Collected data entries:
[Start of section]

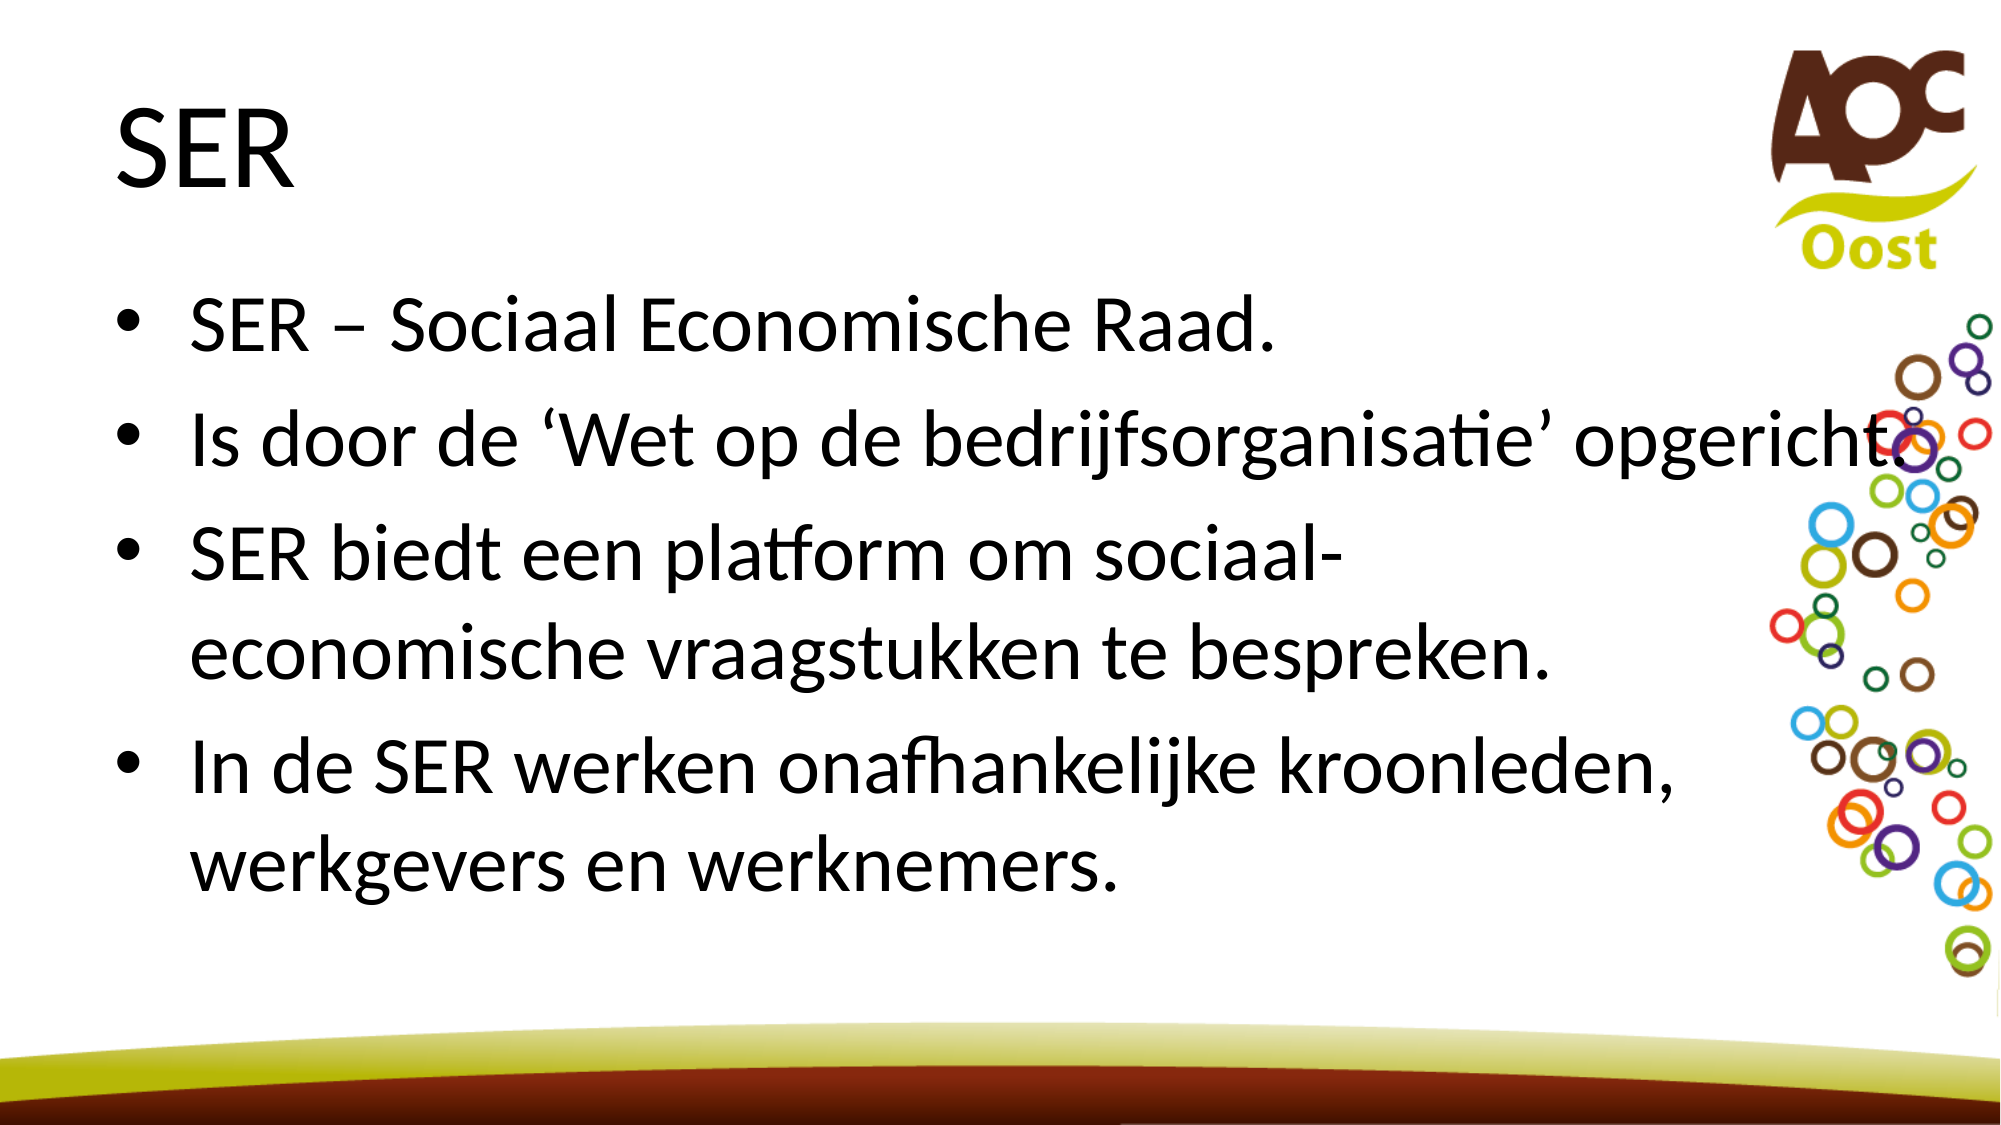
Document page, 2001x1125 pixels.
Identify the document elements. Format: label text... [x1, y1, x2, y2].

title SER [99, 45, 1900, 233]
picture [0, 0, 2001, 1125]
list SER – Sociaal Economische Raad. Is door de ‘Wet op de bedrijfsorganisatie’ opgericht. SER biedt een platform om sociaal-economische vraagstukken te bespreken. In de SER werken onafhankelijke kroonleden, werkgevers en werknemers. [99, 262, 1955, 1005]
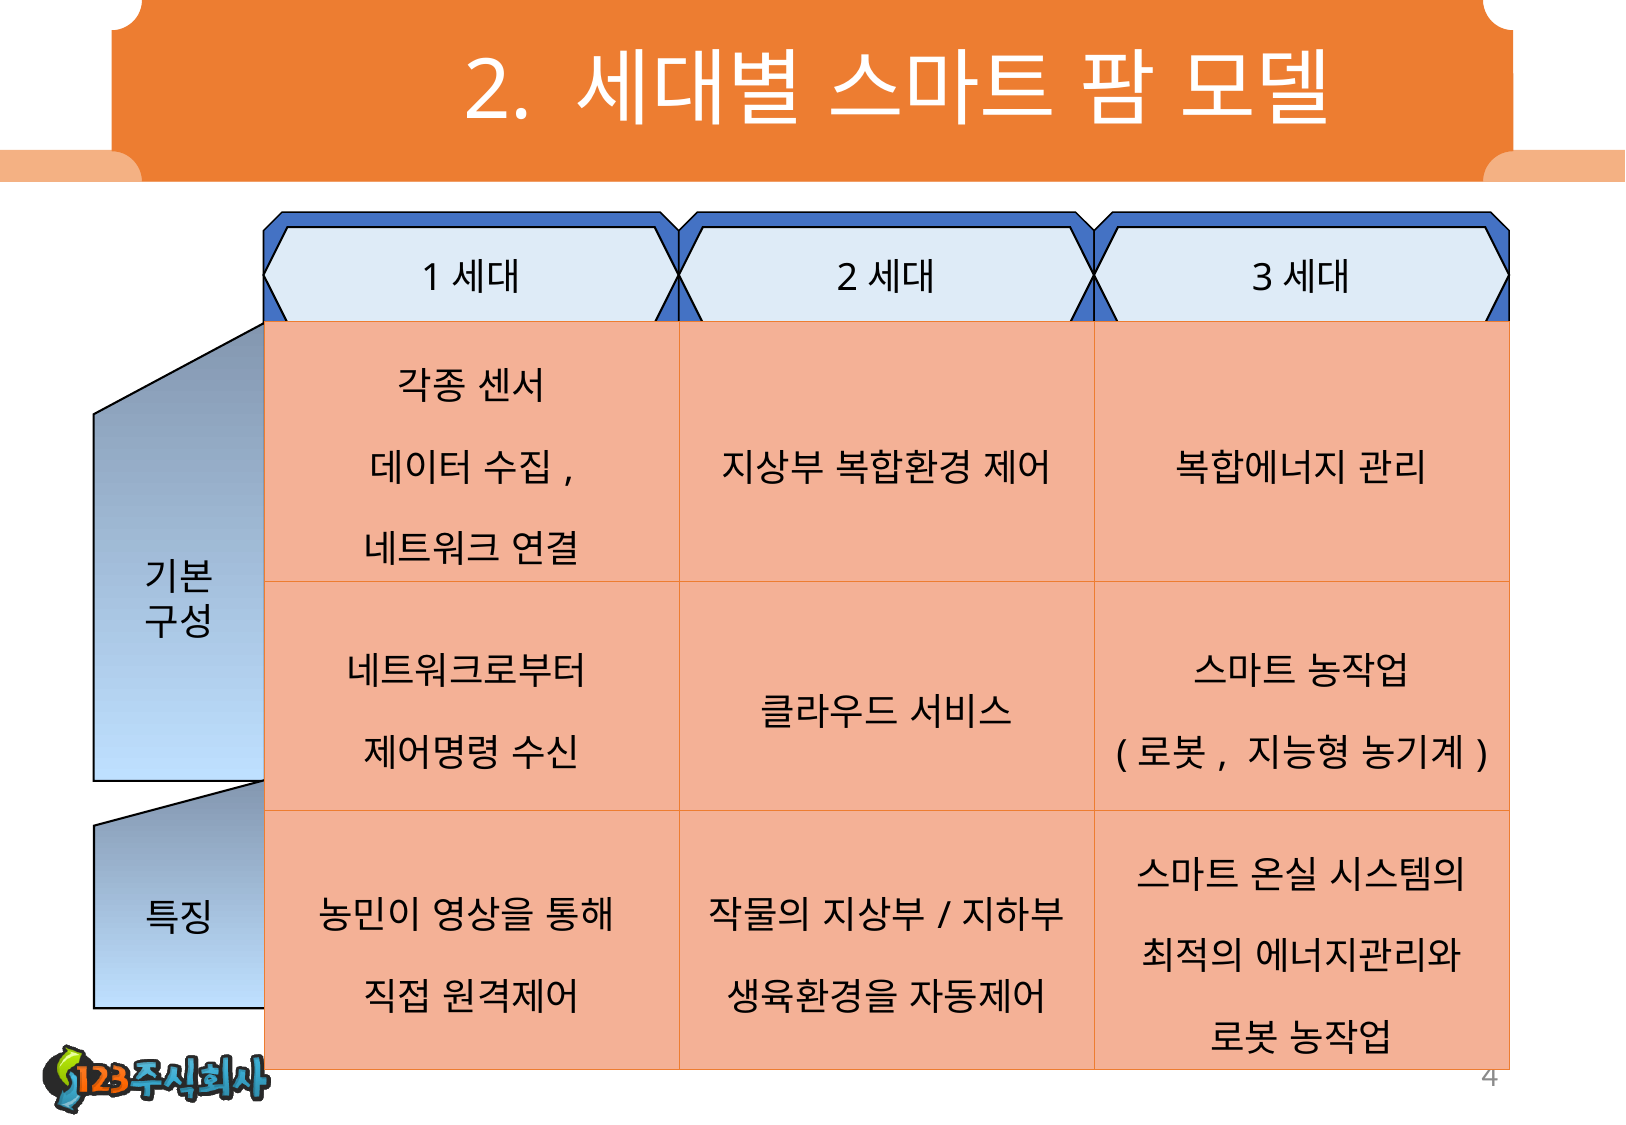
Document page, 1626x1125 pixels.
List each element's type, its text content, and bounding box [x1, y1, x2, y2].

text_box [262, 211, 679, 273]
text_box 1세대 [262, 226, 679, 321]
table_cell 작물의 지상부/지하부 생육환경을 자동제어 [680, 811, 1094, 1069]
text_box [677, 211, 1094, 271]
text_box [262, 277, 284, 322]
table_cell 농민이 영상을 통해 직접 원격제어 [265, 811, 679, 1069]
text_box [1093, 278, 1115, 321]
picture [31, 1032, 281, 1125]
text_box [677, 279, 700, 321]
title 2. 세대별 스마트 팜 모델 [0, 3, 1625, 182]
table_cell 스마트 온실 시스템의 최적의 에너지관리와 로봇 농작업 [1095, 811, 1509, 1069]
text_box [658, 283, 677, 321]
table_header 복합에너지 관리 [1095, 322, 1509, 581]
text_box [1093, 211, 1511, 274]
slide_number 4 [1147, 1042, 1514, 1103]
text_box 특징 [92, 779, 264, 1010]
table_header 각종 센서 데이터 수집, 네트워크 연결 [265, 322, 679, 581]
text_box 2세대 [677, 226, 1093, 321]
text_box 기본 구성 [92, 322, 264, 782]
table_header 지상부 복합환경 제어 [680, 322, 1094, 581]
table_cell 네트워크로부터 제어명령 수신 [265, 582, 679, 810]
text_box [1073, 282, 1093, 321]
table_cell 클라우드 서비스 [680, 582, 1094, 810]
table_cell 스마트 농작업 (로봇, 지능형 농기계) [1095, 582, 1509, 810]
text_box [1488, 276, 1511, 324]
text_box 3세대 [1092, 226, 1511, 321]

[End of section]

Exercise details ▸
Only the lines from the first line of the entries through the line containing "Document page, 1626x1125 pixels." should be output, exactly as they are, without pictures.

Exercise output ▸
Document page, 2001x1125 pixels.
Identify the document elements. Format: label text... [x1, y1, x2, y2].

title SER [99, 45, 1900, 233]
picture [0, 0, 2001, 1125]
list SER – Sociaal Economische Raad. Is door de ‘Wet op de bedrijfsorganisatie’ opgericht. SER biedt een platform om sociaal-economische vraagstukken te bespreken. In de SER werken onafhankelijke kroonleden, werkgevers en werknemers. [99, 262, 1955, 1005]
Document page, 1626x1125 pixels.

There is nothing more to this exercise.